A small but increasingly credible ecosystem of start-ups is now forming around those opportunities. Some companies are trying to beam energy from orbit directly to Earth. Others are building orbital systems that extend solar generation hours or provide power to satellites already in space.
Backed by Prime Movers Lab, Engine Ventures, and EQT Foundation, Overview Energy is one of the most ambitious companies in the category because it is directly targeting Earth’s power grid. Its satellites would collect solar energy in space and beam it down using lasers to existing solar farms, avoiding the need to build entirely new grid infrastructure.
Founded by Robinhood co-founder Baiju Bhatt, Cowboy Space (formerly Aetherflux) is taking a very different approach from most space-based solar start-ups.

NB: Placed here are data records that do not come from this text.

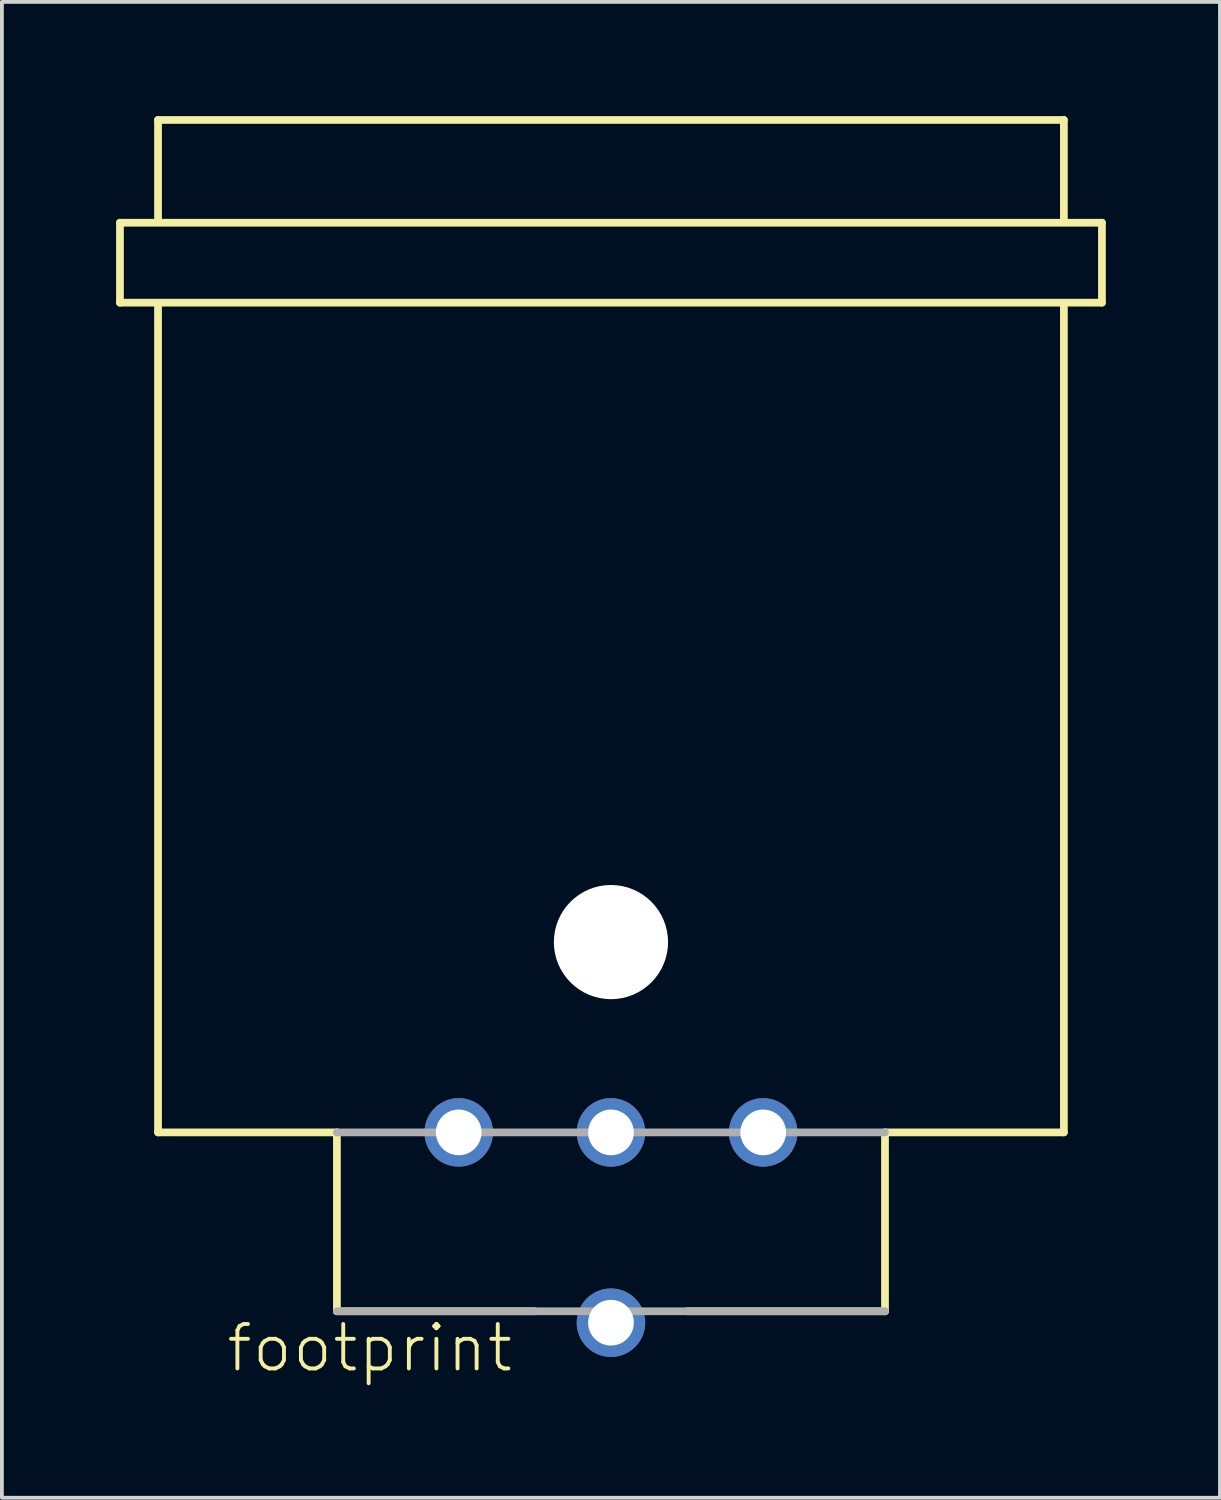
<source format=kicad_pcb>
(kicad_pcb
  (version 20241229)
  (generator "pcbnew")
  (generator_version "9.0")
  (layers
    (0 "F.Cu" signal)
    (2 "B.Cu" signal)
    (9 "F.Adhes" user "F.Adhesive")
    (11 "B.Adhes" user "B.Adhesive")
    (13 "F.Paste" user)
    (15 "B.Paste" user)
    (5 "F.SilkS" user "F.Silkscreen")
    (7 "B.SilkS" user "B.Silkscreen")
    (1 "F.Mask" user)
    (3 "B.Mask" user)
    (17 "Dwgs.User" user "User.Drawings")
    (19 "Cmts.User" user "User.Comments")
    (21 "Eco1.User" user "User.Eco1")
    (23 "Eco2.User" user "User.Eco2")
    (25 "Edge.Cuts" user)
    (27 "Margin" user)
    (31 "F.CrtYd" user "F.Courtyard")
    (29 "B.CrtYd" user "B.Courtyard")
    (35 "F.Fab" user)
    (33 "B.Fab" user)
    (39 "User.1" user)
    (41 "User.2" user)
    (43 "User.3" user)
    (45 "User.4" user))
  (footprint "footprint"
    (layer "F.Cu")
    (at 13.002 26.702)
    (property "Reference" "footprint" (at -10.16 6.35 0) (layer "F.SilkS") (effects (font (size 1.168 1.168) (thickness 0.102)) (justify left bottom)))
    (fp_line (start -12.9 -23.9) (end 12.9 -23.9) (stroke (width 0.203) (type solid)) (layer "F.SilkS"))
    (fp_line (start -12.9 -21.8) (end -12.9 -23.9) (stroke (width 0.203) (type solid)) (layer "F.SilkS"))
    (fp_line (start -11.9 -26.6) (end 11.9 -26.6) (stroke (width 0.203) (type solid)) (layer "F.SilkS"))
    (fp_line (start -11.9 -24) (end -11.9 -26.6) (stroke (width 0.203) (type solid)) (layer "F.SilkS"))
    (fp_line (start -11.9 0) (end -11.9 -21.7) (stroke (width 0.203) (type solid)) (layer "F.SilkS"))
    (fp_line (start -7.2 0) (end -11.9 0) (stroke (width 0.203) (type solid)) (layer "F.SilkS"))
    (fp_line (start -7.2 4.7) (end -7.2 0) (stroke (width 0.203) (type solid)) (layer "F.SilkS"))
    (fp_line (start -2 4.7) (end -7.2 4.7) (stroke (width 0.203) (type solid)) (layer "F.SilkS"))
    (fp_line (start 7.2 4.7) (end 2 4.7) (stroke (width 0.203) (type solid)) (layer "F.SilkS"))
    (fp_line (start 7.2 4.7) (end 7.2 0) (stroke (width 0.203) (type solid)) (layer "F.SilkS"))
    (fp_line (start 11.9 -26.6) (end 11.9 -24) (stroke (width 0.203) (type solid)) (layer "F.SilkS"))
    (fp_line (start 11.9 -21.7) (end 11.9 0) (stroke (width 0.203) (type solid)) (layer "F.SilkS"))
    (fp_line (start 11.9 0) (end 7.2 0) (stroke (width 0.203) (type solid)) (layer "F.SilkS"))
    (fp_line (start 12.9 -23.9) (end 12.9 -21.8) (stroke (width 0.203) (type solid)) (layer "F.SilkS"))
    (fp_line (start 12.9 -21.8) (end -12.9 -21.8) (stroke (width 0.203) (type solid)) (layer "F.SilkS"))
    (fp_line (start 7.2 0) (end -7.2 0) (stroke (width 0.203) (type solid)) (layer "F.Fab"))
    (fp_line (start 7.2 4.7) (end -7.2 4.7) (stroke (width 0.203) (type solid)) (layer "F.Fab"))
    (pad "" np_thru_hole circle (at 0 -5) (size 3 3) (drill 3) (layers "*.Cu" "*.Mask"))
    (pad "1" thru_hole circle (at 4 0) (size 1.8 1.8) (drill 1.2) (layers "*.Cu" "*.Mask"))
    (pad "2" thru_hole circle (at -4 0) (size 1.8 1.8) (drill 1.2) (layers "*.Cu" "*.Mask"))
    (pad "3" thru_hole circle (at 0 0) (size 1.8 1.8) (drill 1.2) (layers "*.Cu" "*.Mask"))
    (pad "G" thru_hole circle (at 0 5) (size 1.8 1.8) (drill 1.2) (layers "*.Cu" "*.Mask")))
  (gr_rect
    (start -3 -3)
    (end 29.003 36.302)
    (stroke (width 0.1) (type default))
    (fill no)
    (layer "Edge.Cuts")))
</source>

Instead of mainly trying to send power back to Earth, the company wants to use that energy directly in orbit to run AI data centers in space. The idea is simple: if cloud companies cannot get enough electricity or grid access on Earth, move some computing closer to the power source itself. Its long-term vision combines rockets, satellites, solar power, and AI infrastructure into a single system.
Founded in 2024, Star Catcher Industries is focused on a more immediate market: powering satellites already operating in orbit. The company raised $88M total, including a $65M Series A earlier this month. Star Catcher doesn't beam power down to Earth at all. It beams power between satellites. Its orbital "power node" satellites can deliver up to 10x more electricity to a customer satellite's existing solar panels. The customer doesn't have to change anything on their own hardware. The buyer is anyone who operates satellites including commercial, defense, or government entities. The company has $60M in signed contracts already with $3B in claimed future deals and is the fastest path to revenue in the SBSP space.